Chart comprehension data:
......
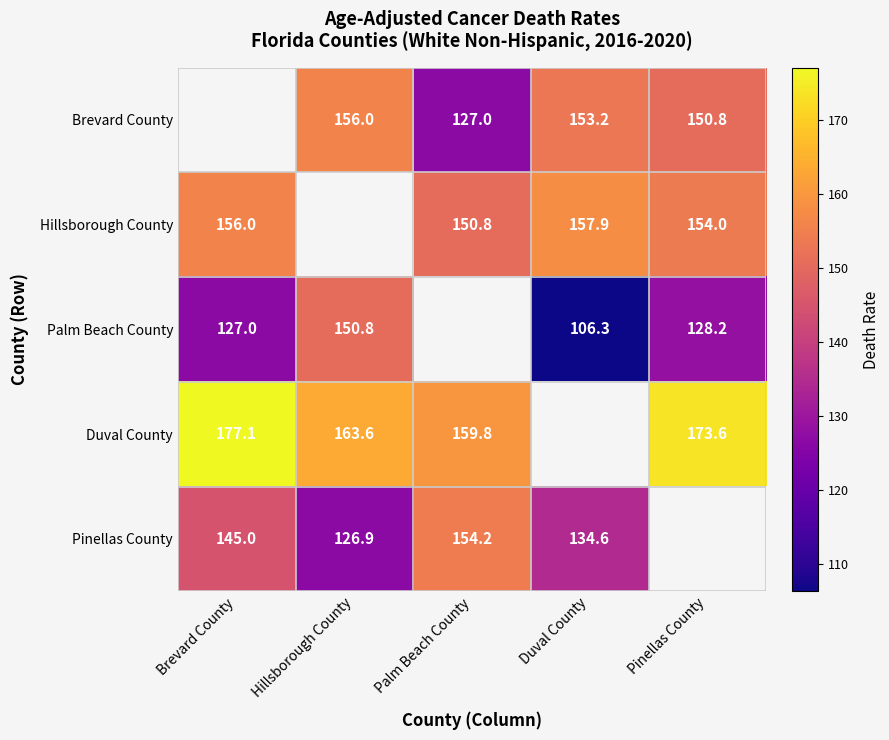

At which category does the chart reach its peak across all series?

Brevard County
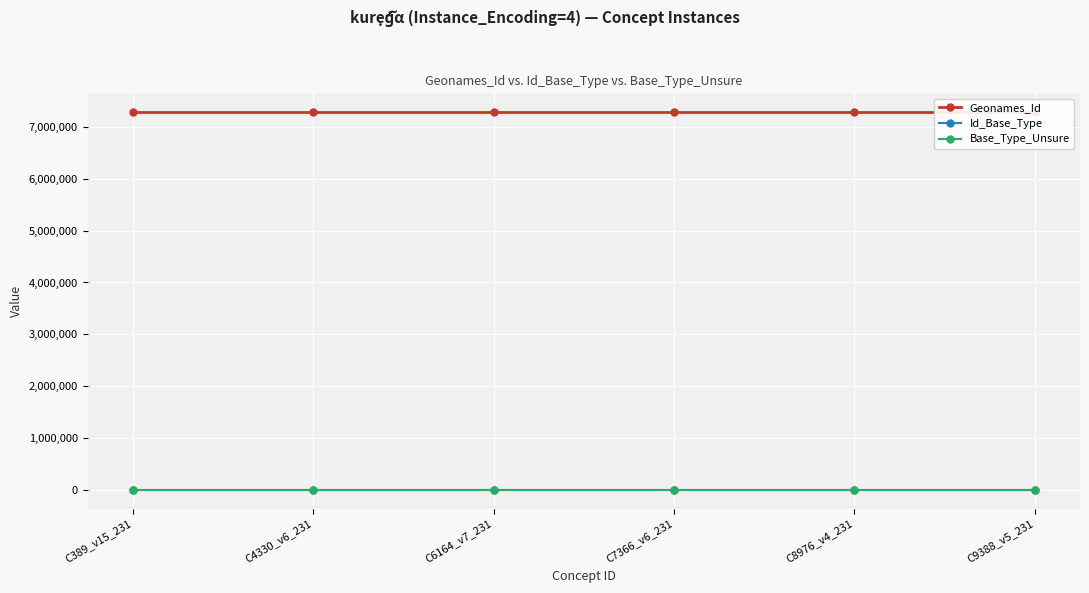

Reading left to right, extract all data points from this chart.

Geonames_Id: 7285659	7285659	7285659	7285659	7285659	7285659
Id_Base_Type: 1892	1892	1892	1892	1892	1892
Base_Type_Unsure: 0	0	0	0	0	0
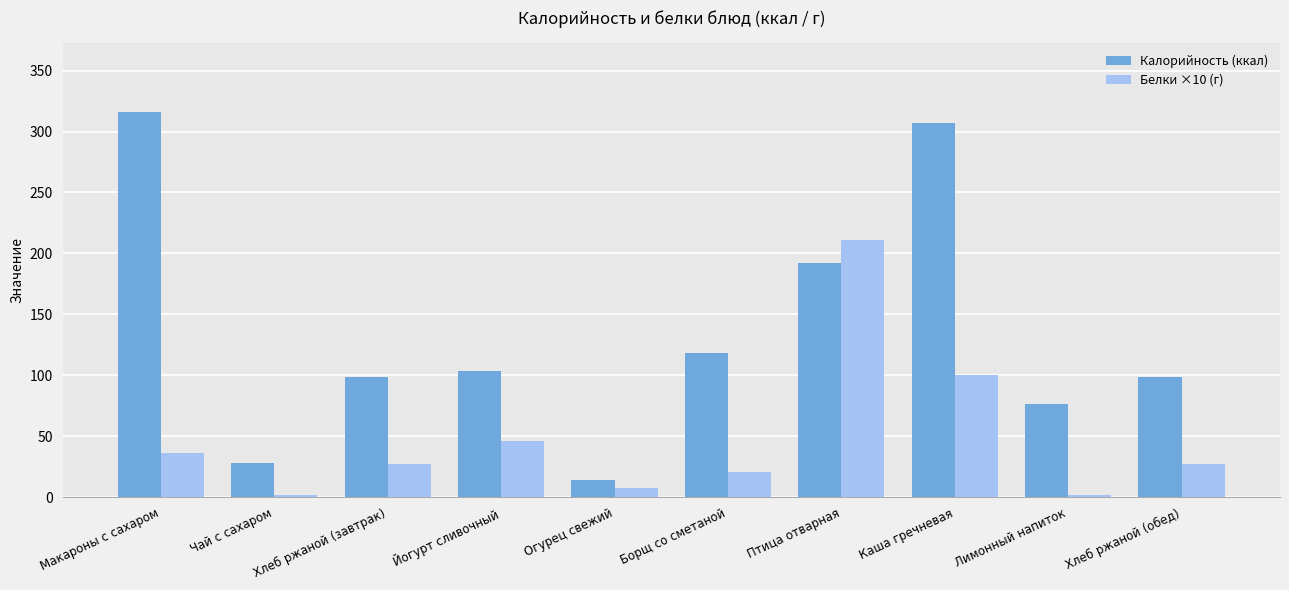

What is the label of the 5th bar from the left?

Огурец свежий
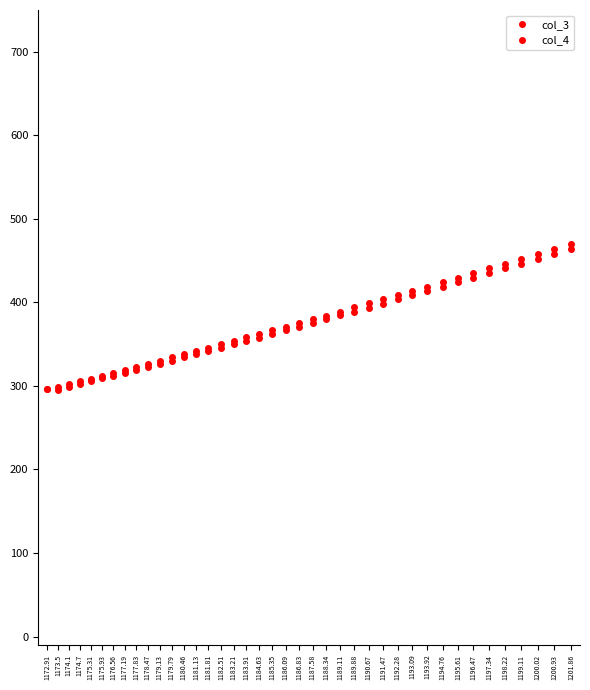

Where is the first local minimum for col_3?

1173.5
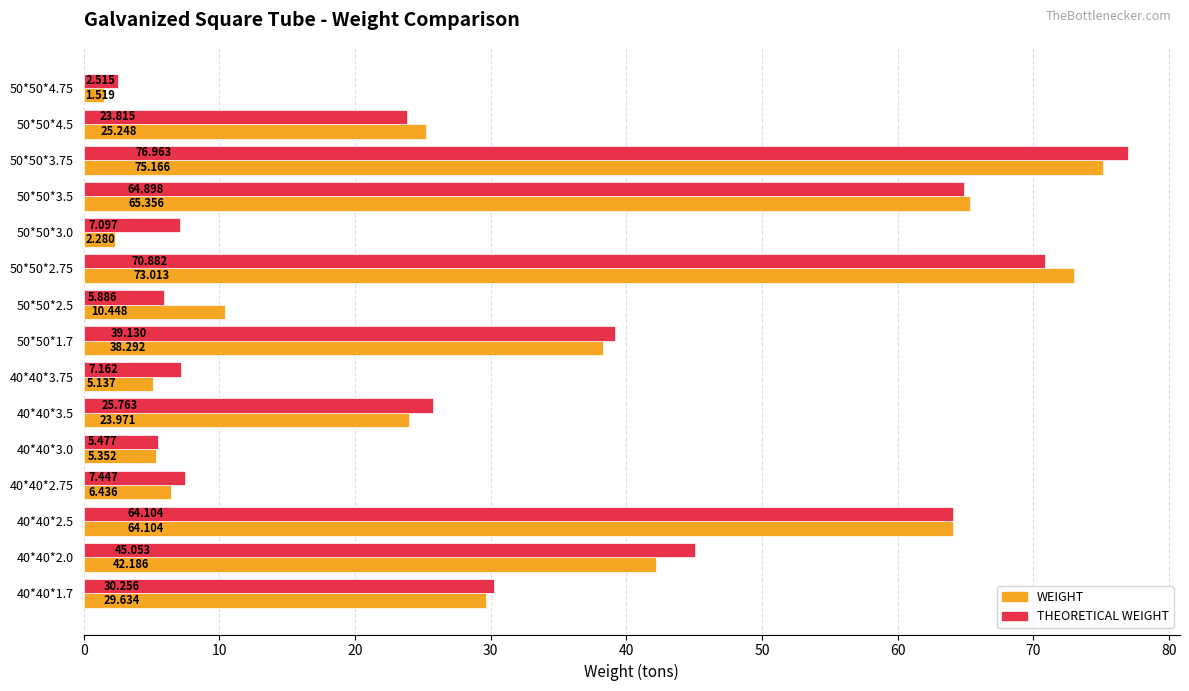

Rank the series at 40*40*3.0 from lowest to highest value.

WEIGHT, THEORETICAL WEIGHT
......
▶ What to do
Quote the text of every item above word for word, keeping each line as it is. Leave the pictures out.

▶ Exercise answer
At which category does the chart reach its peak across all series?

Brevard County

Reading left to right, extract all data points from this chart.

Geonames_Id: 7285659	7285659	7285659	7285659	7285659	7285659
Id_Base_Type: 1892	1892	1892	1892	1892	1892
Base_Type_Unsure: 0	0	0	0	0	0

What is the label of the 5th bar from the left?

Огурец свежий

Where is the first local minimum for col_3?

1173.5

Rank the series at 40*40*3.0 from lowest to highest value.

WEIGHT, THEORETICAL WEIGHT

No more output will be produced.